I wanted to design an optimization problem where I maximize a non-negative quantity and another one where minimize it both subjected to a constraint.

$$ \min \| r \| \text{ subject to } f(x+r,w) = l$$

and separately then compute:

$$ \max\| r \| \text{ subject to } f(x+r,w) = l$$

the reason I am doing this is in the context of Neural Networks and adversarial examples. Thus, $f(x+r,w)$ is some complicated (non-convex) Neural Network function. In this framework I was wondering what exactly guaranteed as they claim in the paper that they get:

the closest image to x classified as l by f.

For example how do they know its not the farthest imagine classified as $l$? Perhaps not exactly fartherst because the problem might be non-convex but at least find the locally furthest image.
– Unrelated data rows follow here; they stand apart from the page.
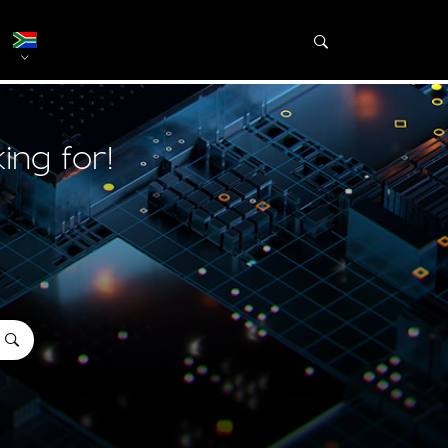
ing for!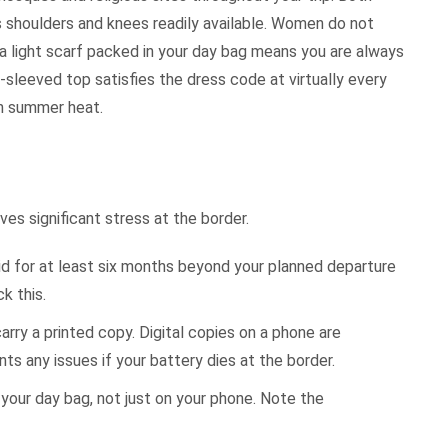
shoulders and knees readily available. Women do not
 a light scarf packed in your day bag means you are always
g-sleeved top satisfies the dress code at virtually every
in summer heat.
es significant stress at the border.
d for at least six months beyond your planned departure
k this.
arry a printed copy. Digital copies on a phone are
s any issues if your battery dies at the border.
 your day bag, not just on your phone. Note the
In this case it would be sort of the furtherest the image $x$ would go and then change label.

The reason I am asking is because I am interested is comparing the difference between the two cases (a max and a min). I thought that a natural way to design the second one would be with the standard auxiliary equation:

$$ \min \| r \| + \lambda f(x+r,w) $$

(lets ignore the $x+r \in [0,1]^m$ constraint for a moment). Since one can just let $c = \frac{1}{\lambda}$ I assume its equivalent to solve:

$$ \min c\| r \| + Loss(f(x+r,w),y) $$

however what is not clear to me is what if we want to solve the maximization problem:

$$ \max\| r \| \text{ subject to } f(x+r,w) = l$$

do we just do:

$$ \min -\| r \| \text{ subject to } f(x+r,w) = l$$

and solve:

$$ \min -\| r \| + c Loss(f(x+r,w),l)$$

or

$$ \min -c \| r \| + Loss(f(x+r,w),l)$$

what feels odd to me is that in this case we can just arbitrarily make $\| r\|$ large so that the above is minimized at minus infinity. Is that right? I am confused about that. Or perhaps we just consider:

$$ L(r) = -\| r \| + c Loss(f(x+r,w),l) $$

and use gradient ascent instead of gradient descent. Is the algorithm Im using wrong or the auxiliary equation I'm trying to design is wrong...what is wrong?

Note: I am ok with local maximums or minimums.